Vandalizando una nación



La fuga en el fregador de la cocina llena la vasija con agua todas las noches. Cambiar el recipiente es la alarma diaria de algo que se tiene que hacer pero por pereza o por costumbre se pospone hasta justificarse como algo aceptable, incluso hasta normal. Tan normal como criminales vandalizando un carro abandonado por el doctor Phillip Zambardo en medio de un peligroso barrio de Nueva York en 1969.

El desvalijar un carro abandonado era predecible en medio de alta criminalidad, pero ¿qué pasaría si el carro era abandonado en el afluente barrio de Palo Alto, California? Por días nada ocurrió, pero apenas una ventana fue vulnerada intencionalmente, pues en cuestión de días el carro también fue dejado en el chasis.

La profunda división que aqueja a Panamá hoy va mucho más allá de encontrones ideológicos o luchas clasistas.

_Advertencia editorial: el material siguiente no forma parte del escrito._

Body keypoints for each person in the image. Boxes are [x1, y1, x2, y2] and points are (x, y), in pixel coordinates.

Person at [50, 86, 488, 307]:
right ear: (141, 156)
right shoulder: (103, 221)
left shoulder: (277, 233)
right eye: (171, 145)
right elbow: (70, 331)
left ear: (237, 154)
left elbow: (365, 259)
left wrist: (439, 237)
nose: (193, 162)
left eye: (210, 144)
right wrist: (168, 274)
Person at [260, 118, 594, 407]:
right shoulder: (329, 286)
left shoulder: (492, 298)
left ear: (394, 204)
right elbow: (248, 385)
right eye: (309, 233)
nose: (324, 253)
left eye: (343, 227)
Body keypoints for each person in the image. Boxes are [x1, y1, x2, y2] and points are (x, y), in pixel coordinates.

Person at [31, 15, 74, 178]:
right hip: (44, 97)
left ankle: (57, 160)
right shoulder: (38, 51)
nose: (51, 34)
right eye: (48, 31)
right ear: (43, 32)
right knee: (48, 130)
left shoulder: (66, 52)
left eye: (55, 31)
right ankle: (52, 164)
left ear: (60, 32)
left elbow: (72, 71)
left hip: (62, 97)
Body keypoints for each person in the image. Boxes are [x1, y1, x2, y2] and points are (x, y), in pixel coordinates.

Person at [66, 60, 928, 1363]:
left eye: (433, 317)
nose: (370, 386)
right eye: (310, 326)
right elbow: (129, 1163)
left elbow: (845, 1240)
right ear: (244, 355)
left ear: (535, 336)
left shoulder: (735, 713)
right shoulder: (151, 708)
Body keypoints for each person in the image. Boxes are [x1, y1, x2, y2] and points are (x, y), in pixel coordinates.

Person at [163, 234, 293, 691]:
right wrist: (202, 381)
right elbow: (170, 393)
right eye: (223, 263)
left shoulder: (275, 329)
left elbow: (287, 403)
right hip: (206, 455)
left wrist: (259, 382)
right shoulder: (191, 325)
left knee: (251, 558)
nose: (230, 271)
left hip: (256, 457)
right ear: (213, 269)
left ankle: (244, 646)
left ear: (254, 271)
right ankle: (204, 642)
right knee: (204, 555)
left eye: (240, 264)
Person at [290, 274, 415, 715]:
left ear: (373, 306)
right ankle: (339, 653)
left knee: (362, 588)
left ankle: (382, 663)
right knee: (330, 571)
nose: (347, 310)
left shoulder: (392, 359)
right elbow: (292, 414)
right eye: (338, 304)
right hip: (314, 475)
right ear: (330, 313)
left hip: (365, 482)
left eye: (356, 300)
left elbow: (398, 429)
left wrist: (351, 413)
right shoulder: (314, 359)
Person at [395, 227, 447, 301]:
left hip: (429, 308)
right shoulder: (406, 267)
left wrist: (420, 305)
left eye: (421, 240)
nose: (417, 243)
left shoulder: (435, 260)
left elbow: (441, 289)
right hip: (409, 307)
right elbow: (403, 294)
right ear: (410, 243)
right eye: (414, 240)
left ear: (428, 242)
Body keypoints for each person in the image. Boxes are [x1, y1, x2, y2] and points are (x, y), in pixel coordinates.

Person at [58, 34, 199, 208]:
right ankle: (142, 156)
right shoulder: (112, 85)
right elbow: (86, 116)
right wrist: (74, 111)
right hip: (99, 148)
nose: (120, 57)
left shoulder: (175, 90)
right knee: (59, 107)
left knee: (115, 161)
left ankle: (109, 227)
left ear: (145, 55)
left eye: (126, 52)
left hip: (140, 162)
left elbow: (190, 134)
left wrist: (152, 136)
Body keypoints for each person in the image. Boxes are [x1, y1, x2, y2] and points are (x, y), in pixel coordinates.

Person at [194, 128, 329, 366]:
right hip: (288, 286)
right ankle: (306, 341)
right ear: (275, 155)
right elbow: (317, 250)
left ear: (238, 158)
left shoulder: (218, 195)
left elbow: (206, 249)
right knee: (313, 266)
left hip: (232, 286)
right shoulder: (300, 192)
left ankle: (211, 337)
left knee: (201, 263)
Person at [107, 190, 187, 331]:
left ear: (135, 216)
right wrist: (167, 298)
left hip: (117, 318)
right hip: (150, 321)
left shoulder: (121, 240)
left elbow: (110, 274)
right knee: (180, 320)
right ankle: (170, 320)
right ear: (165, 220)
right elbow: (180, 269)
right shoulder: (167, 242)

En medio de una desigualdad sin par en la región hemos permitido la creación de espacios ideales para que discursos de pobres contra ricos encuentren tracción y hasta resonancia en el lugar más inesperado: la Asamblea Nacional de Diputados.

El ejercicio en comportamiento humano del doctor Zambardo sirve para aterrizarnos en la cruda realidad que nos cuesta enfrentar: cuando algo es descuidado puede ser víctima de las formas más abominables de vandalismo sin importar el rango de quién lo ejecute, su estatus político o su posición económica. Lamentablemente, episodios de negligencia acumulada en treinta años de vida democrática han originado deudas muy complicadas de saldar.

En gran medida hemos crecido económicamente proyectando la falsa seguridad de estabilidad mientras aceptamos como normal que niñas abandonen la vida escolar ante la vergüenza de no contar con agua que les permita vivir los días de su período menstrual con dignidad.

La nación está sumergida en el descuido que imposibilita creer en la voluntad de salvar el programa de Invalidez, Vejez y Muerte de la Caja de Seguro Social quizás porque es más importante discutir si los padres de la patria merecen tener un carro asignado para su cotidianas actividades.

La bofetada de cambios inconsultos a la ley electoral derramó el vaso de la paciencia provocando protestas que albergan la esperanza de una conducción diferente del país considerando que no habrá despertar económico sostenible acompañado de auténtico progreso social si no somos capaces de percatarnos del daño que le estamos haciendo a las ya débiles instituciones que ejecutan las políticas públicas en nuestro país.

Normal hoy son los negocios clandestinos de vacunación contra la Covid-19. Aceptables son los oscuros escándalos en los albergues que debieron cuidar la inocencia de niños. Entendibles son los jueces, empresarios y banqueros que les cuesta tomar acciones para salir de listas grises.

Justificables son los diputados que explican el ultraje de las arcas del Estado a través de tecnicismos legales que distan mucho del interés común.

Estamos en ese lugar oscuro que no distingue razas, credos, ni clases sociales porque hemos aceptado el ultraje de una nación descuidada como algo normal. El castillo de naipes se desplomó. El tiempo se agotó.